Source material:
=== Section Start ===

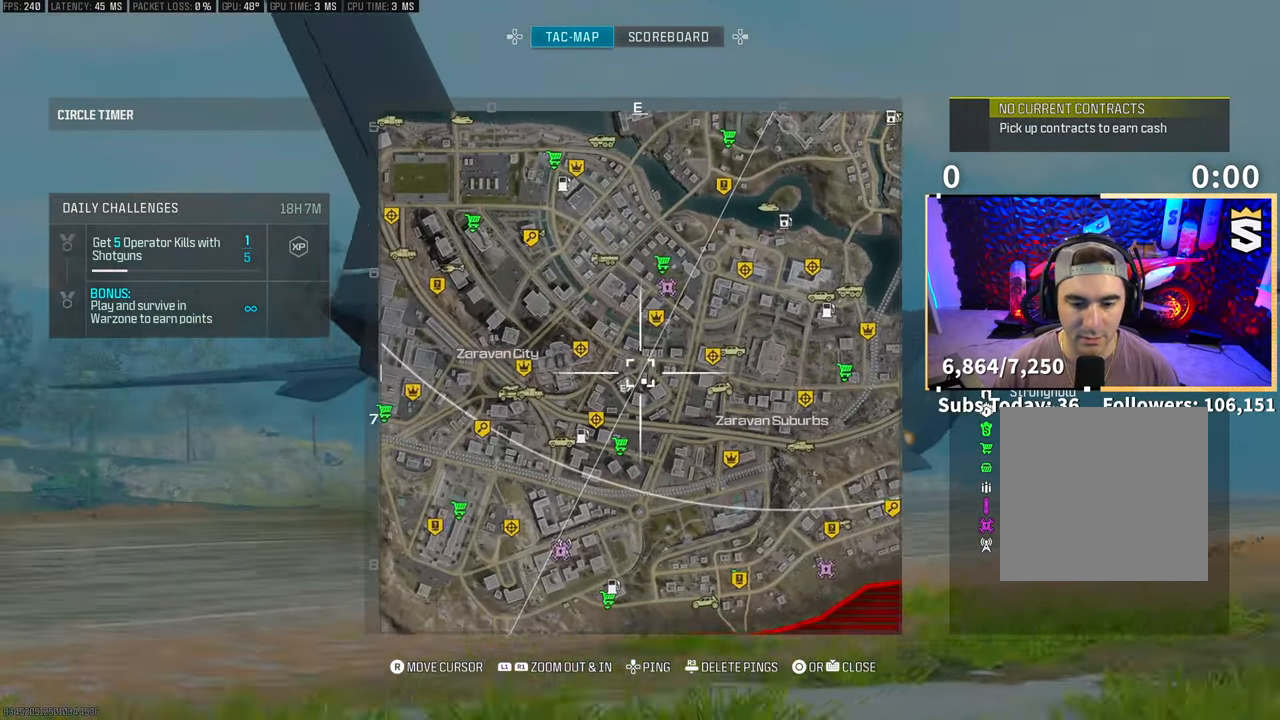
{"buttons": [], "left_stick": "center", "right_stick": "center", "events": []}
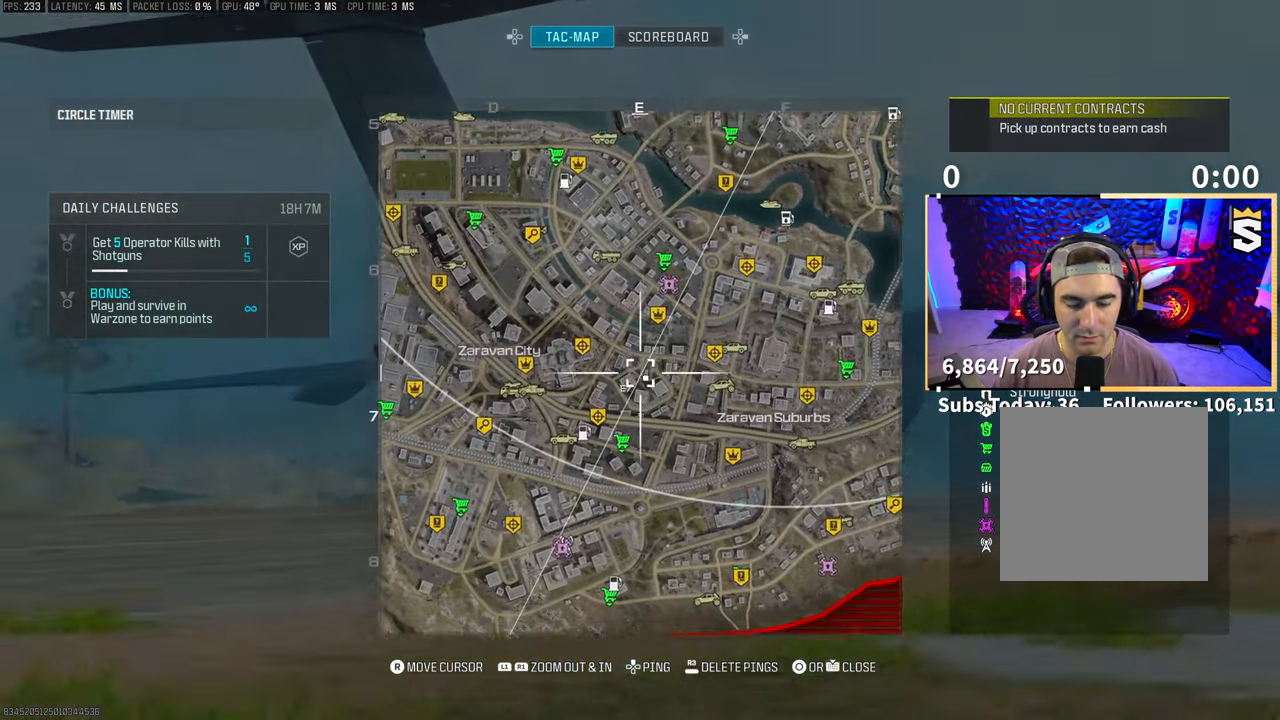
{"buttons": [], "left_stick": "center", "right_stick": "center", "events": []}
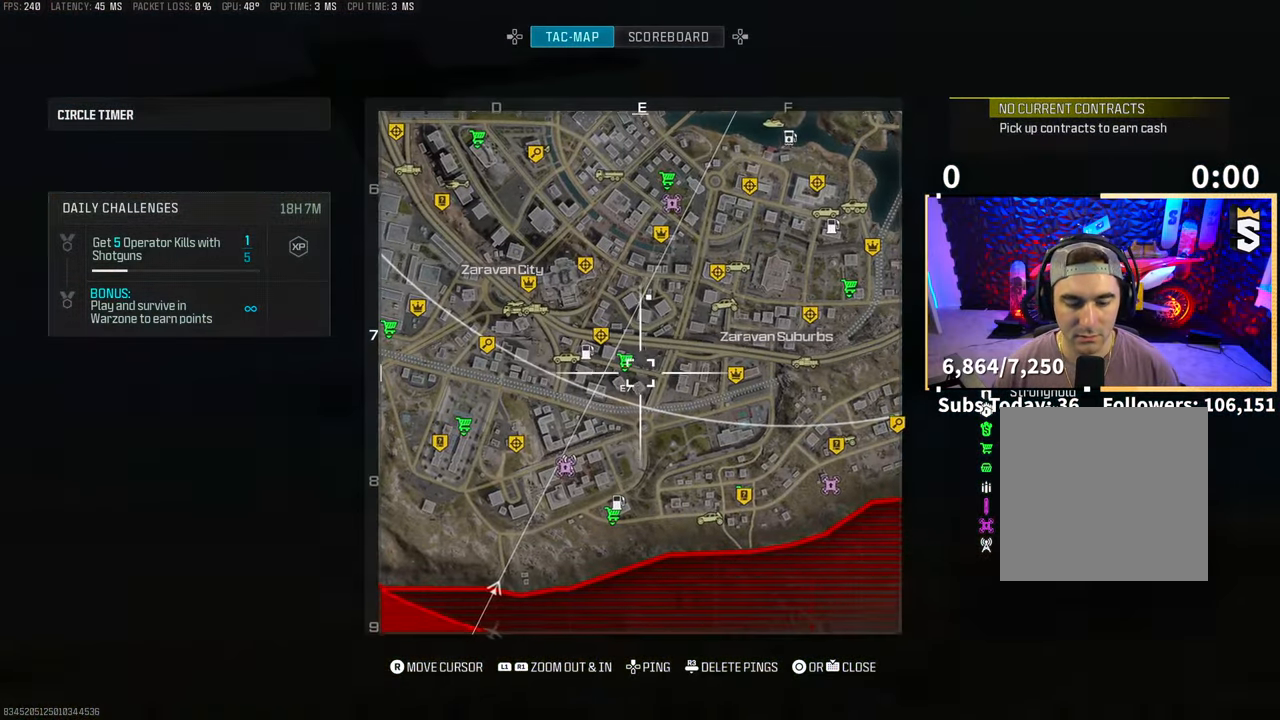
{"buttons": ["L1"], "left_stick": "center", "right_stick": "center", "events": [[100, "L1", "down"], [200, "right_stick", "up"], [400, "right_stick", "center"]]}
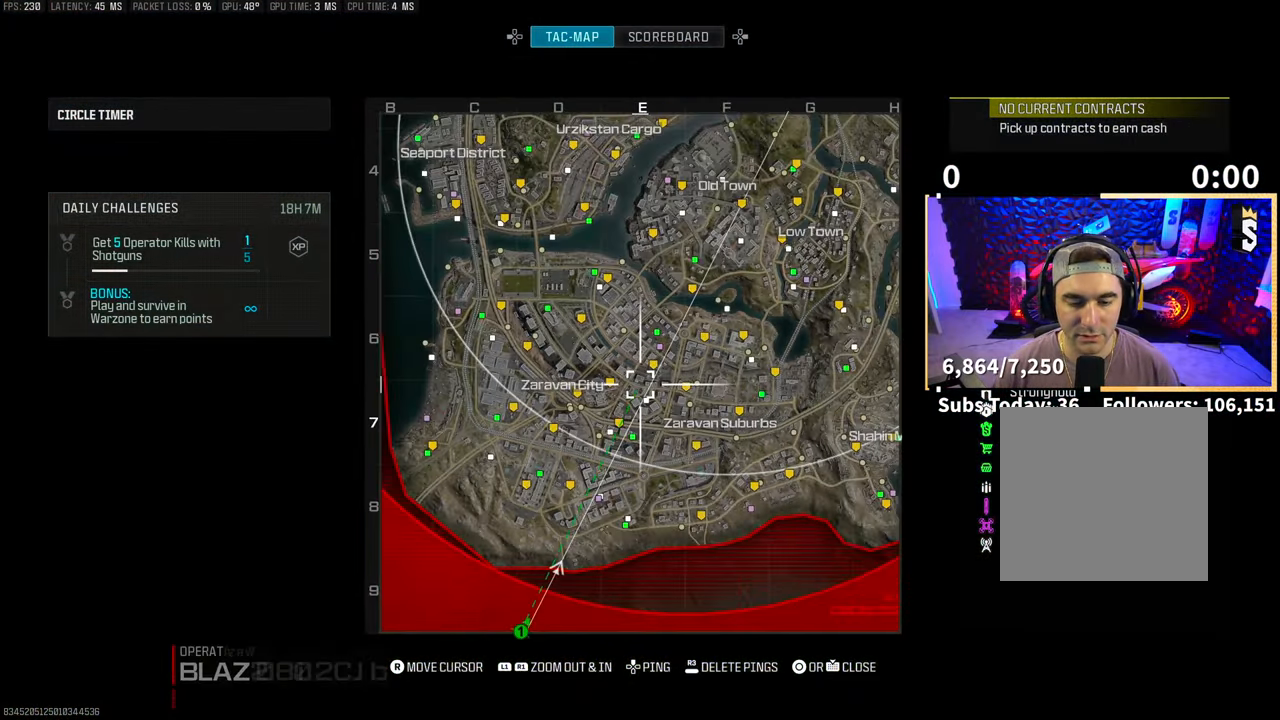
{"buttons": [], "left_stick": "center", "right_stick": "center", "events": [[33, "L1", "up"], [233, "right_stick", "up-right"], [433, "right_stick", "center"]]}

=== Section End ===

About this exercise:
A verbatim copy of the data, pictures removed, is the expected result.

Answer to the exercise:
{"buttons": [], "left_stick": "center", "right_stick": "center", "events": []}
{"buttons": [], "left_stick": "center", "right_stick": "center", "events": []}
{"buttons": ["L1"], "left_stick": "center", "right_stick": "center", "events": [[100, "L1", "down"], [200, "right_stick", "up"], [400, "right_stick", "center"]]}
{"buttons": [], "left_stick": "center", "right_stick": "center", "events": [[33, "L1", "up"], [233, "right_stick", "up-right"], [433, "right_stick", "center"]]}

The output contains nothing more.